= Marguerite Duplessis =

Marie-Marguerite Duplessis Radisson (c. 1718 – after 1740) was a Pawnee woman who was enslaved in New France.

Duplessis may have been first enslaved in Iowa by the Winnebago Nation. In 1726 she was given to French trader René Bourassa near Baie-des-Puants (now Green Bay) who in turn gifted the child to Madeline Coulon de Villiers, the widow of François-Antoine Lefebvre Duplessis Faber, who lived in Montreal at the home of Étienne Volant de Radisson, a merchant. In 1735 she was sold to Louis Fornel, and again in 1740 to Marc-Antoine Huart Dormicourt. She was, apparently, not compliant, and Dormicourt complained that she was a libertine, a drunkard, and a thief, and sought to transport her to Martinique.

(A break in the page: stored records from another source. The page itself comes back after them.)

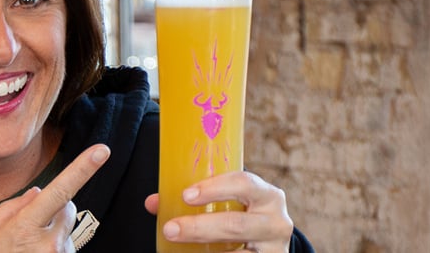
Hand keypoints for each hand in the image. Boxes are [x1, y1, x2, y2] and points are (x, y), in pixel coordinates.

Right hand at [0, 144, 110, 252]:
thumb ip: (8, 209)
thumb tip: (36, 193)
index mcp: (25, 228)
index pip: (60, 192)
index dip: (83, 169)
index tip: (102, 151)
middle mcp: (48, 244)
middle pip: (67, 208)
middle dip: (55, 210)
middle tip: (30, 227)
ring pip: (67, 232)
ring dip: (53, 235)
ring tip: (27, 252)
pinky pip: (65, 250)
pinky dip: (53, 251)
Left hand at [144, 171, 293, 252]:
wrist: (271, 243)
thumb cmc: (245, 215)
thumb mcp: (230, 203)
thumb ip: (197, 198)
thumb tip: (153, 203)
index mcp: (267, 195)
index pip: (244, 183)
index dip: (215, 188)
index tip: (186, 195)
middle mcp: (276, 221)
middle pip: (236, 224)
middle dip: (199, 227)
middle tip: (171, 228)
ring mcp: (274, 248)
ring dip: (204, 248)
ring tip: (178, 243)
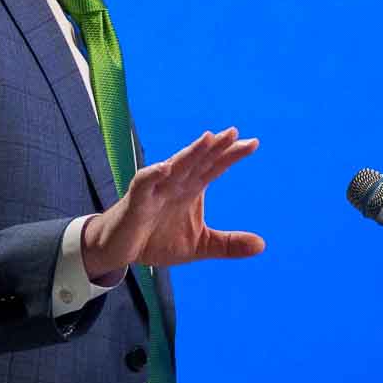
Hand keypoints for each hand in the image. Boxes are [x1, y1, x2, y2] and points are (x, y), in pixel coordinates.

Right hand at [81, 127, 264, 277]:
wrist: (120, 250)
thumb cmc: (157, 240)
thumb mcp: (200, 246)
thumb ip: (228, 244)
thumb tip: (261, 245)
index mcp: (191, 190)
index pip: (215, 167)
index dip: (232, 155)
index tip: (254, 143)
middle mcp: (175, 184)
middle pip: (198, 161)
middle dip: (215, 147)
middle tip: (235, 132)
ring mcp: (155, 190)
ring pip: (175, 166)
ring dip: (191, 152)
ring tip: (208, 138)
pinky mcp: (136, 202)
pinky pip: (144, 183)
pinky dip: (154, 174)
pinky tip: (166, 167)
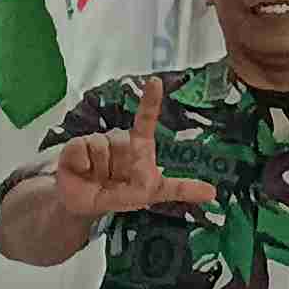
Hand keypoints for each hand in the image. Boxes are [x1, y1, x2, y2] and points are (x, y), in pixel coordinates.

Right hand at [49, 80, 218, 220]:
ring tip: (94, 176)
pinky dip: (81, 166)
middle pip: (121, 141)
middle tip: (112, 181)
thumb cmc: (117, 196)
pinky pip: (81, 150)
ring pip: (101, 146)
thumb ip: (177, 190)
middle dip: (118, 166)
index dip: (150, 102)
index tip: (155, 82)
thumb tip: (213, 192)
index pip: (145, 121)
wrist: (79, 206)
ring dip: (98, 168)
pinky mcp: (75, 145)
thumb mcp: (148, 195)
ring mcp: (97, 140)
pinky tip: (80, 171)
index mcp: (138, 147)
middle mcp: (119, 140)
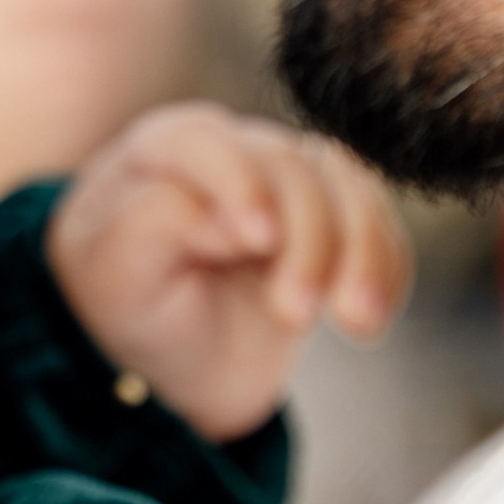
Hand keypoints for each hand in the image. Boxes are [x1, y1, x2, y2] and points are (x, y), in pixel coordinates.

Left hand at [45, 102, 409, 440]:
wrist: (174, 360)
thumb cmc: (131, 306)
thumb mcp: (117, 276)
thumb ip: (155, 226)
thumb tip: (223, 214)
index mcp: (163, 149)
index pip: (206, 143)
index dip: (239, 182)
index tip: (257, 239)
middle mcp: (233, 150)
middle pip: (288, 167)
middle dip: (306, 240)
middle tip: (296, 315)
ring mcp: (289, 178)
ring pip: (346, 187)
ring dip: (362, 252)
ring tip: (358, 324)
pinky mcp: (335, 215)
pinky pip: (378, 222)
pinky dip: (387, 267)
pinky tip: (373, 320)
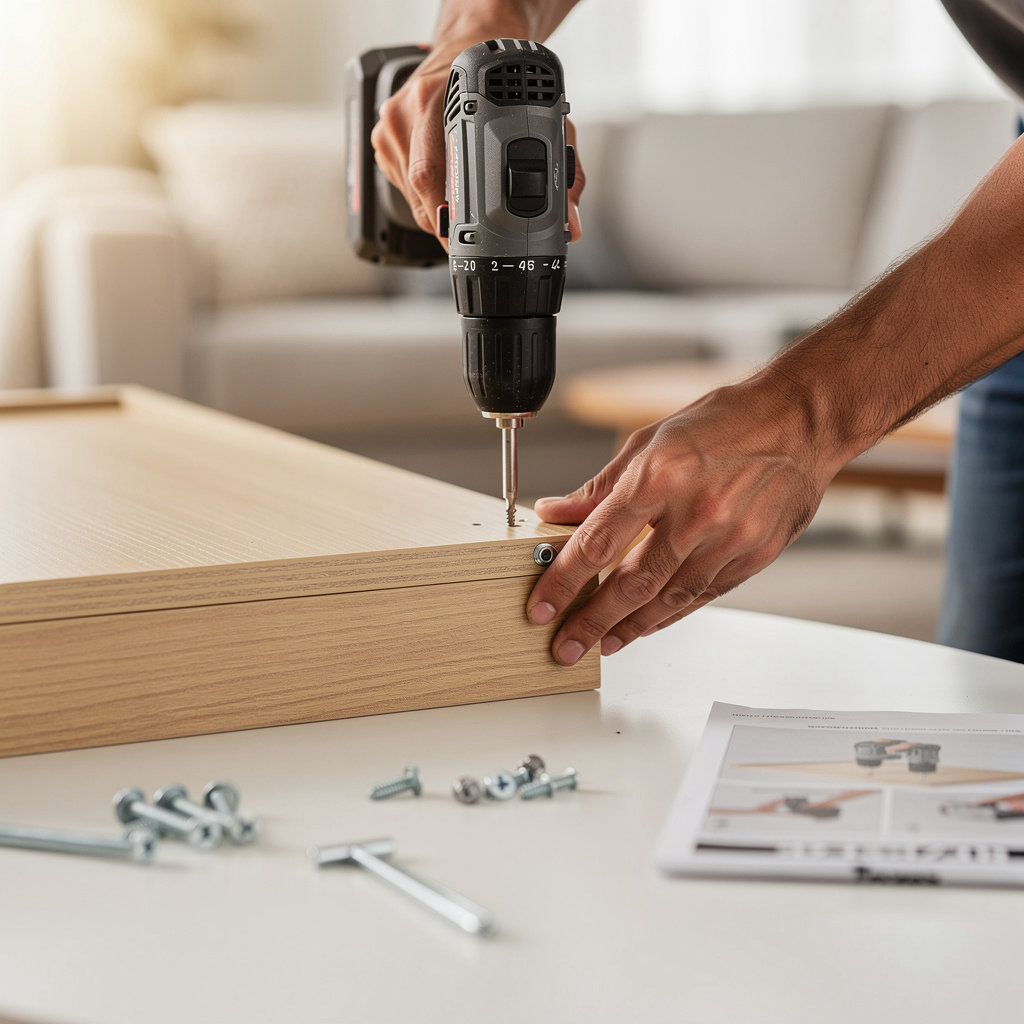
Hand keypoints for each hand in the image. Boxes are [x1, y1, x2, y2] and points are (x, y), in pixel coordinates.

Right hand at [370, 44, 584, 243]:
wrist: (473, 40)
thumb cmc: (502, 78)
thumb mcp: (544, 117)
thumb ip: (564, 171)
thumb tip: (571, 221)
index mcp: (438, 99)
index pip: (432, 175)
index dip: (449, 215)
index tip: (468, 235)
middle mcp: (409, 110)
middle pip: (420, 190)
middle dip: (446, 222)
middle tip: (472, 235)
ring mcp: (392, 125)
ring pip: (410, 194)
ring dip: (437, 210)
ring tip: (462, 204)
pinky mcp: (385, 139)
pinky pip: (403, 186)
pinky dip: (425, 196)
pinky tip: (443, 185)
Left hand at [526, 376, 836, 664]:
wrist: (801, 423)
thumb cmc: (726, 423)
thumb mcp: (650, 440)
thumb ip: (600, 487)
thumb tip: (556, 512)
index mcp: (660, 476)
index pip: (597, 544)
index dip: (563, 582)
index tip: (541, 607)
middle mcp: (695, 513)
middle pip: (630, 584)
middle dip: (590, 622)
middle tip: (564, 646)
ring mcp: (729, 540)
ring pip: (667, 600)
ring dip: (628, 628)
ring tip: (600, 644)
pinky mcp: (753, 558)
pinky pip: (700, 597)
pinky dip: (668, 616)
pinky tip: (644, 626)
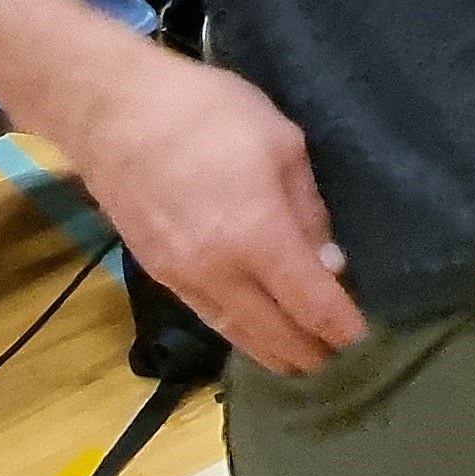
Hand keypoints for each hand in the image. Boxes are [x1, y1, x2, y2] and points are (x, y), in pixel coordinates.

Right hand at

With the assistance of lawyer Jacques Nouette, Duplessis challenged Dormicourt's authority as her master. On or about 1 October 1740 she presented a petition claiming to be the baptised daughter of Duplessis Faber, and asking the court to recognize that she was a free woman. On 20 October 1740 the court rejected her petition and recognised Huart Dormicourt as her master and owner. Although her appeal for freedom was unsuccessful, she was one of the first enslaved people in New France who succeeded in even having her case heard by a court.

Nothing is known of her after 1740; she was likely sent to labour in Martinique and may not have survived the journey.